Biogen Announces Positive Phase 1 Results, Plan to License and Develop Ionis Pharmaceuticals’ Investigational Therapy BIIB067 for Familial ALS

On Dec. 6, Biogen Inc. announced positive Phase 1 clinical trial results and its decision to license and develop partner Ionis Pharmaceuticals’ BIIB067 (IONIS-SOD1RX). BIIB067 is an investigational therapy for treating amyotrophic lateral sclerosis (ALS) caused by superoxide dismutase 1 (SOD1) mutations, a subtype of familial ALS that makes up 2 percent of all ALS cases. The decision was based on positive results from an interim analysis of a Phase 1 clinical trial. 

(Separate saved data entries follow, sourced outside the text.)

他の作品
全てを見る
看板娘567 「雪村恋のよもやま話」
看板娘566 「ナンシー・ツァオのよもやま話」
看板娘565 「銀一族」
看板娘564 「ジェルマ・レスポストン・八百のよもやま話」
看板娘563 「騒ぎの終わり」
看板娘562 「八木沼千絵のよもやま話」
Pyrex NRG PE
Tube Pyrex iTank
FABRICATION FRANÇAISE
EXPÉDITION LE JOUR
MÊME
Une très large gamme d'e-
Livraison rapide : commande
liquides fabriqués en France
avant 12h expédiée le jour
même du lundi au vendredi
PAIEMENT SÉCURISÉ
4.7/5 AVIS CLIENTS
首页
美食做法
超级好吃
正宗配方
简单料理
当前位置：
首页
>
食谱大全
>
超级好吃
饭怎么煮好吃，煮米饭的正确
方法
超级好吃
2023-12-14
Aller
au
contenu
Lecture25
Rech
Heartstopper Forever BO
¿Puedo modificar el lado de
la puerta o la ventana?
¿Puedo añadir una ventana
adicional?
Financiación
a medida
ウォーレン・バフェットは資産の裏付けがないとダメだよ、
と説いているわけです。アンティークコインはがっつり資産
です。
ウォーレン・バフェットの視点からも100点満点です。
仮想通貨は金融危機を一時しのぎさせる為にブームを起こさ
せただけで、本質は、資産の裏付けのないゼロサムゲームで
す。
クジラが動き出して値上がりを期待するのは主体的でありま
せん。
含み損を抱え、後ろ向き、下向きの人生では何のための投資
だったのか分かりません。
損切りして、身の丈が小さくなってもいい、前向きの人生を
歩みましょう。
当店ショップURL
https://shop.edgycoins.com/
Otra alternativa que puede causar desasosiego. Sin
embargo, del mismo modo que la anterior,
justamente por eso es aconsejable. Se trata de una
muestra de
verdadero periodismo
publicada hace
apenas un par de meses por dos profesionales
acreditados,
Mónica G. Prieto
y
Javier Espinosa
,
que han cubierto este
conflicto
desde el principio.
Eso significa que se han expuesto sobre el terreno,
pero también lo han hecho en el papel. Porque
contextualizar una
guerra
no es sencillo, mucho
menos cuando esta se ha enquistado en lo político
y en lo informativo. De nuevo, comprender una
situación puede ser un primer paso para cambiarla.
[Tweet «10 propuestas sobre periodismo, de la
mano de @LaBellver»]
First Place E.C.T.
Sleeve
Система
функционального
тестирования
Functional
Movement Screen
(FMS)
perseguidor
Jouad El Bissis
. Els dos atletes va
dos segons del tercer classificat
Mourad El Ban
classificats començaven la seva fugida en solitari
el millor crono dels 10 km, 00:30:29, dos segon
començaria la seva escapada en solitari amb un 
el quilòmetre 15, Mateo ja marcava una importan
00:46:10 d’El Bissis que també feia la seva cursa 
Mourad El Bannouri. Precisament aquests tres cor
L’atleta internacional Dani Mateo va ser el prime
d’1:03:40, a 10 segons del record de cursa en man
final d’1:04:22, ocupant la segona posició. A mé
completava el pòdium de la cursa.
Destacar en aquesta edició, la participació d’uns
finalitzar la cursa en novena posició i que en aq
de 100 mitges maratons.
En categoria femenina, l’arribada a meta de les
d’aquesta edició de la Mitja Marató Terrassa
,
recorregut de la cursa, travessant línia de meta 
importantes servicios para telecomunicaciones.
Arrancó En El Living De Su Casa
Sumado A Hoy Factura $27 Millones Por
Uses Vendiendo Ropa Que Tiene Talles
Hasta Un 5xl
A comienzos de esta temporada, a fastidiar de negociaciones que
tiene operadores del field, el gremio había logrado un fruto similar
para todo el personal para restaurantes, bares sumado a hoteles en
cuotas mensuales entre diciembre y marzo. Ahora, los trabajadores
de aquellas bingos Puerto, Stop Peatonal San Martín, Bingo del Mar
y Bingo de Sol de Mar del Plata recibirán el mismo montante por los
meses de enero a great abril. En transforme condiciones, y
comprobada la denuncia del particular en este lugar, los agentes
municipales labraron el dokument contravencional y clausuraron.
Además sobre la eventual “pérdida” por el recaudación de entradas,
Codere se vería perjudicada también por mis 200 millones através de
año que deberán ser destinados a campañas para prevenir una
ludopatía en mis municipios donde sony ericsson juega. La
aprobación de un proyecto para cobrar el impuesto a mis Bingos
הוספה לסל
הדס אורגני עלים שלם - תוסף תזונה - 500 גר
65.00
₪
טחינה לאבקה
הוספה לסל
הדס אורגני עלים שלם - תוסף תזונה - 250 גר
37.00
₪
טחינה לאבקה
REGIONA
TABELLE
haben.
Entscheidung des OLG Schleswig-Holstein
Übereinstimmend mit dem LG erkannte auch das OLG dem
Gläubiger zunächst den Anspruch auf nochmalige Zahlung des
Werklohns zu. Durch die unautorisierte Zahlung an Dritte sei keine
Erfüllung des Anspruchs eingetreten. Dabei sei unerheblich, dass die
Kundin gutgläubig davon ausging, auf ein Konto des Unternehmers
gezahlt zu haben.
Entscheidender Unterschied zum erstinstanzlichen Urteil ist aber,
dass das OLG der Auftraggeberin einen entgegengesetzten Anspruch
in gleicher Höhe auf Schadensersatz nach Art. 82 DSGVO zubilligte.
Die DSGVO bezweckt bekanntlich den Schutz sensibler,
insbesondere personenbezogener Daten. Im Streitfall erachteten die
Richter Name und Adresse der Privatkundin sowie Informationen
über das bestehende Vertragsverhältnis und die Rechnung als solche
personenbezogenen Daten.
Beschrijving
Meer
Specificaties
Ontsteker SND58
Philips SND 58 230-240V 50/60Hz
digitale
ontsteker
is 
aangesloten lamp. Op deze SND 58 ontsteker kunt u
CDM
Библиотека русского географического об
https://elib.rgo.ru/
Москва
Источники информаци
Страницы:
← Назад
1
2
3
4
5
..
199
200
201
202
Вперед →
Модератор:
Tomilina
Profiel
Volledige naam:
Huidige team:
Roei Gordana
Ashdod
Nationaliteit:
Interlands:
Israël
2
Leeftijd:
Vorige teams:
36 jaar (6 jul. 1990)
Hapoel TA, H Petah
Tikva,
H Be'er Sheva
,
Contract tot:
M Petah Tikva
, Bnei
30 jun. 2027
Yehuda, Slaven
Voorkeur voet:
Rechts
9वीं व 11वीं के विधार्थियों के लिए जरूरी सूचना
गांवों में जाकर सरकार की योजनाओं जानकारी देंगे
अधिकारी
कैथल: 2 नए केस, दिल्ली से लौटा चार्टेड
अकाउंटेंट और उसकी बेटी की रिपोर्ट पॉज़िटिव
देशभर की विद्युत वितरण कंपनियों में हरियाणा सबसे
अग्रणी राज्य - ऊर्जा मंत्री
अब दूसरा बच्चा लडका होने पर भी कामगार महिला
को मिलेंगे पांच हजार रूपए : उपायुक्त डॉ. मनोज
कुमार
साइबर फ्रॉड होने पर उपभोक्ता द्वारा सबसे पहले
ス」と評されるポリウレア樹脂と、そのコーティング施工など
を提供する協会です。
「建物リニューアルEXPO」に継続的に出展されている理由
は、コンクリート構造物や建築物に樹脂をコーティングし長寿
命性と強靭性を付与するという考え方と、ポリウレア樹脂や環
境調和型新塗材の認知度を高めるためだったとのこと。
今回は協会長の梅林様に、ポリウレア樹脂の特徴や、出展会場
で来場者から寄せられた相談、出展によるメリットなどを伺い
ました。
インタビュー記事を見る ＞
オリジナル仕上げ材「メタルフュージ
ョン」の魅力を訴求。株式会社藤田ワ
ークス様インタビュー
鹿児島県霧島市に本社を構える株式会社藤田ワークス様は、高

It is believed that mutations in the SOD1 gene cause the SOD1 protein to adopt abnormal toxic functions, leading to neurodegeneration. In the study, which was designed to evaluate the safety, tolerability and pharmacokinetics of using BIIB067 to decrease levels of the SOD1 protein, patients who received the highest dose over three months showed significantly lower levels of SOD1 in the cerebrospinal fluid and reduced clinical decline as measured by the ALS Functional Rating Scale-Revised when compared to the placebo group. Based on these results, Biogen plans to advance BIIB067 to a pivotal clinical study; this next phase trial will gather the necessary data for requesting FDA approval. BIIB067 is the first investigational drug for this form of familial ALS to advance to a pivotal study.

As part of an agreement with Ionis, Biogen will develop and commercialize BIIB067. Biogen will be solely responsible for the costs and expenses related to the development, manufacturing and commercialization of BIIB067 following the option exercise.

Antisense oligonucleotide therapy

BIIB067 is an antisense oligonucleotide (ASO) composed of short segments of synthetic genetic material (nucleic acid) that bind to RNA. RNA is the chemical step between DNA and the protein that it manufactures. When an antisense molecule binds to the RNA, it prevents or decreases the production of this protein. BIIB067 is designed to block production of flawed SOD1 protein in people with ALS caused by defects in the SOD1 gene.

MDA-supported research leads to therapeutic progress

MDA has been involved in helping to fund the work that led to these trials. MDA granted neurologist Timothy Miller, M.D., Ph.D., at Washington University School of Medicine more than $1 million from 2007 to 2012 to conduct toxicology studies and a Phase 1 clinical trial on a first-generation ASO against SOD1, which was developed by Ionis (formerly Isis Pharmaceuticals). This work not only paved the way for Ionis to develop a second-generation ASO, which is currently being tested in Phase 1 studies, but also laid the foundation for the development of Ionis’ ASO therapy for C9ORF72 ALS, BIIB078, which is currently also being tested in a Phase 1 clinical trial.